Eight justices decided the case could proceed against the board members, that doesn’t sound tentative, Higginson said. Thompson disagreed. The plurality opinion repeatedly stresses that state law controls, and in this case that means the state court should decide if S.B. 8 gives the boards enforcement power, she said.
The nation’s top court made an “Erie guess,” Thompson said, referred to a seminal Supreme Court ruling that state law provides the answer for federal courts deciding state-law questions.
Higginson continued to press Thompson, asking what happens if Texas’ top court decides the Supreme Court’s Erie guess was wrong?
But Thompson agreed with Duncan that the Fifth Circuit needs to know the state court’s answer on whether S.B. 8 gives the boards enforcement power. The court could then decide if it should uphold the lower court’s decision giving the providers standing to sue the boards, she said.
Marc Hearron, the providers’ attorney, argued the Supreme Court’s decision left the Fifth Circuit with no option but to send the case back to the district court. The justices ruled that the case can proceed beyond the motion-to-dismiss stage as to the licensing boards, he said.
But Duncan said he didn’t understand how an injunction against the boards would help. It wouldn’t stop private citizens from bringing S.B. 8 suits in Texas state courts, he said.
Hearron answered that Duncan’s concern wasn’t at issue in this hearing, but Jones reminded him that “this isn’t a press conference.” She later questioned whether injunctions issued by Texas state courts against S.B. 8 plaintiffs gave providers the ability to continue “business as usual.”
Much of the providers’ presentation turned on what, exactly, the Supreme Court did. The majority of justices ruled on a sovereign immunity question, not a standing question, Hearron said. That issue thus must go back to the district court, he said.
Duncan and Jones both took issue with that characterization.

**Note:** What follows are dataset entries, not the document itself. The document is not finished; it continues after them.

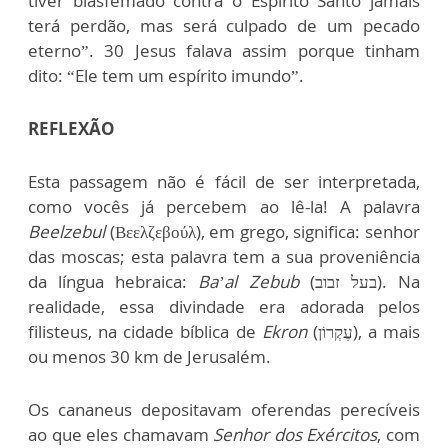
tiver blasfemado contra o Espírito Santo jamais
terá perdão, mas será culpado de um pecado
eterno”. 30 Jesus falava assim porque tinham
dito: “Ele tem um espírito imundo”.
REFLEXÃO
Esta passagem não é fácil de ser interpretada,
como vocês já percebem ao lê-la! A palavra
Beelzebul
(Βεελζεβούλ), em grego, significa: senhor
das moscas; esta palavra tem a sua proveniência
da língua hebraica:
Ba’al Zebub
(בעל זבוב). Na
realidade, essa divindade era adorada pelos
filisteus, na cidade bíblica de
Ekron
(עֶקְרוֹן), a mais
ou menos 30 km de Jerusalém.
Os cananeus depositavam oferendas perecíveis
ao que eles chamavam
Senhor dos Exércitos
, com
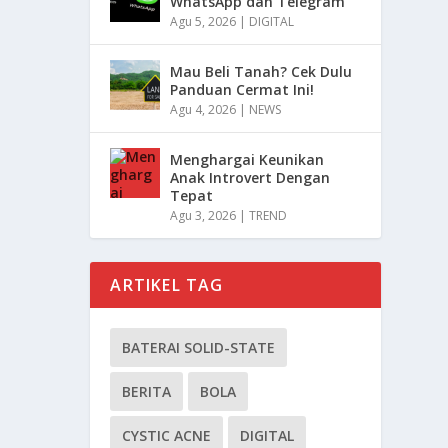
WhatsApp dan Telegram
Agu 5, 2026
|
DIGITAL
Mau Beli Tanah? Cek Dulu
Panduan Cermat Ini!
Agu 4, 2026
|
NEWS
Menghargai Keunikan
Anak Introvert Dengan
Tepat
Agu 3, 2026
|
TREND
ARTIKEL TAG
BATERAI SOLID-STATE
BERITA
BOLA
CYSTIC ACNE
DIGITAL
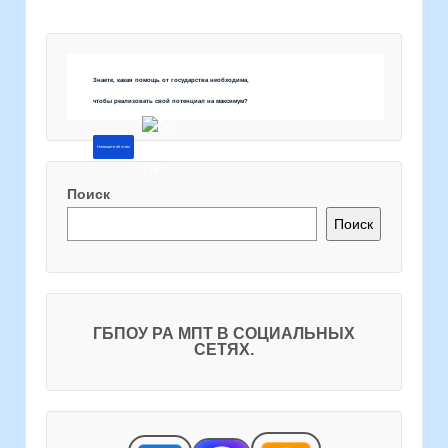
Знаете, какая помощь от государства необходима,
чтобы реализовать свой потенциал на максимум?
Напишите об этом
Поиск
Поиск
ГБПОУ РА МПТ В СОЦИАЛЬНЫХ
СЕТЯХ.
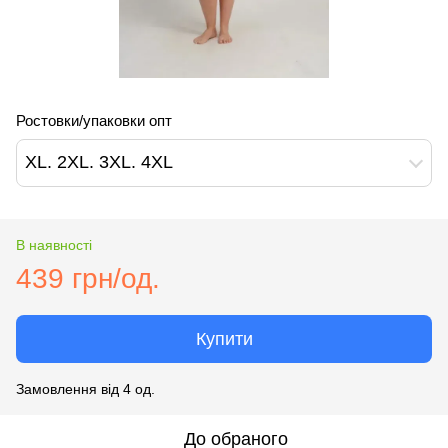
Ростовки/упаковки опт
XL. 2XL. 3XL. 4XL
В наявності
439 грн/од.
Купити
Замовлення від 4 од.
До обраного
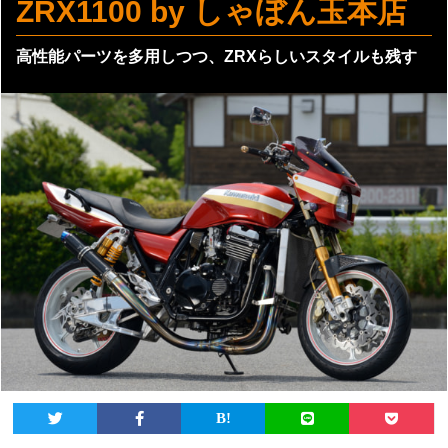
ZRX1100 by しゃぼん玉本店
高性能パーツを多用しつつ、ZRXらしいスタイルも残す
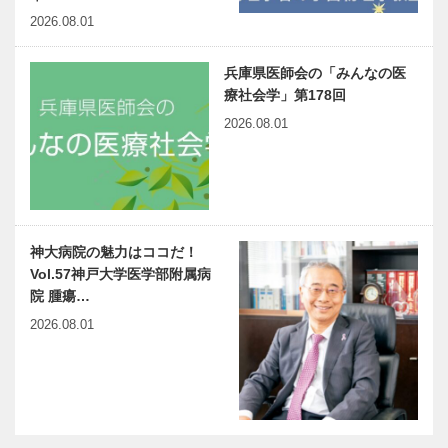
2026.08.01
兵庫県医師会の「みんなの医
療社会学」第178回
2026.08.01
神大病院の魅力はココだ！
Vol.57神戸大学医学部附属病
院 腫瘍…
2026.08.01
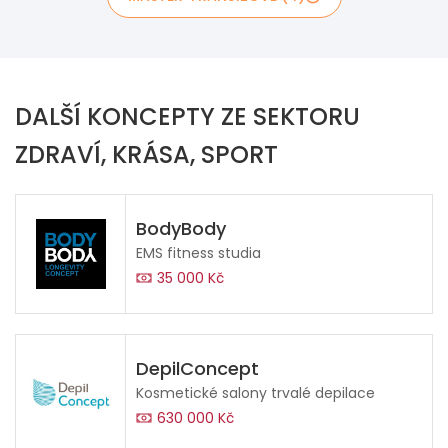
DALŠÍ KONCEPTY ZE SEKTORU
ZDRAVÍ, KRÁSA, SPORT
BodyBody
EMS fitness studia
35 000 Kč
DepilConcept
Kosmetické salony trvalé depilace
630 000 Kč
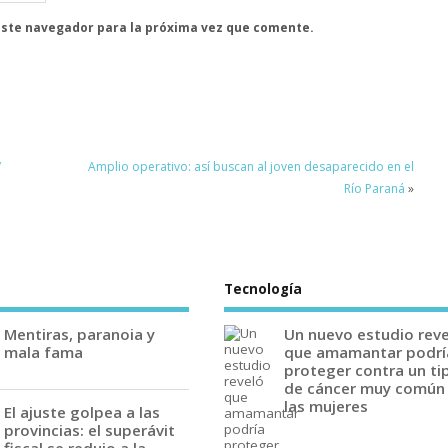
este navegador para la próxima vez que comente.
”
Amplio operativo: así buscan al joven desaparecido en el
Río Paraná
»
Tecnología
Mentiras, paranoia y
Un nuevo estudio rev
mala fama
que amamantar podrí
proteger contra un ti
de cáncer muy común
las mujeres
El ajuste golpea a las
provincias: el superávit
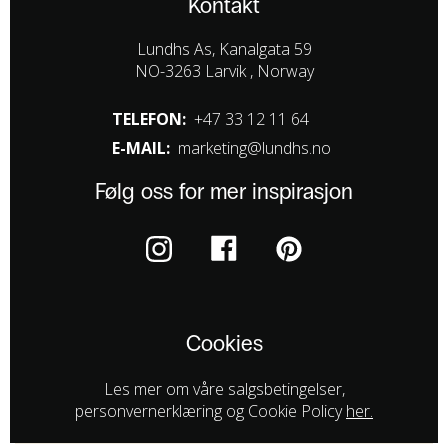
Kontakt
Lundhs As, Kanalgata 59
NO-3263 Larvik , Norway
TELEFON:
+47 33 12 11 64
E-MAIL:
marketing@lundhs.no
Følg oss for mer inspirasjon
Cookies
Les mer om våre salgsbetingelser,
personvernerklæring og Cookie Policy
her.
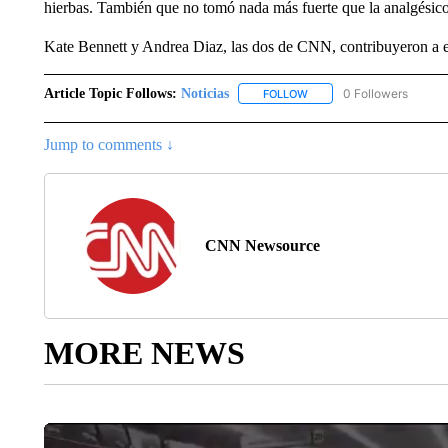
hierbas. También que no tomó nada más fuerte que la analgésicos
Kate Bennett y Andrea Diaz, las dos de CNN, contribuyeron a e
Article Topic Follows:
Noticias
0 Followers
FOLLOW
FOLLOW "NOTICIAS" TO R
Jump to comments ↓
CNN Newsource
MORE NEWS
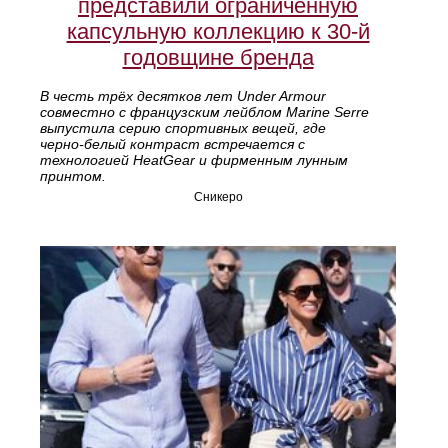
представили ограниченную
капсульную коллекцию к 30‑й
годовщине бренда
В честь трёх десятков лет Under Armour
совместно с французским лейблом Marine Serre
выпустила серию спортивных вещей, где
черно‑белый контраст встречается с
технологией HeatGear и фирменным лунным
принтом.
Сникеро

What should the Fifth Circuit do if it refuses to certify the case, and the Texas Supreme Court later says that S.B. 8 doesn’t give the boards power to enforce the law, she said.
“We’ll all have egg on our faces,” Jones said.
Higginson disagreed, saying certification at this point, after the Supreme Court has spoken, would be second-guessing the high court’s decision.
The judges asked if they should wait on the Supreme Court’s decision on the providers’ petition for a writ of mandamus to stop them from certifying the issue to the Texas Supreme Court. That would result in more delay, as the boards’ response isn’t due until Feb. 3, Jones said.
Jones later asked if the Fifth Circuit should delay the case even further, waiting until the Supreme Court decides if it will overturn Roe v. Wade. That would be contrary to the top court’s directive to the Fifth Circuit to act quickly, Hearron said.
The Texas Attorney General’s Office, Hacker Stephens LLP, and Mitchell Law PLLC represent the defendants. The Center for Reproductive Rights, Morrison & Foerster LLP, American Civil Liberties Union Foundation, American Civil Liberties Union of Texas, Planned Parenthood Federation of America, and Lawyering Project represent the providers.
Planned Parenthood receives funding from Bloomberg Philanthropies, the charitable organization founded by Michael Bloomberg. Bloomberg Law is operated by entities controlled by Michael Bloomberg.
The case is Whole Woman’s Health v. Jackson, 5th Cir., No. 21-50792, oral arguments 1/7/22.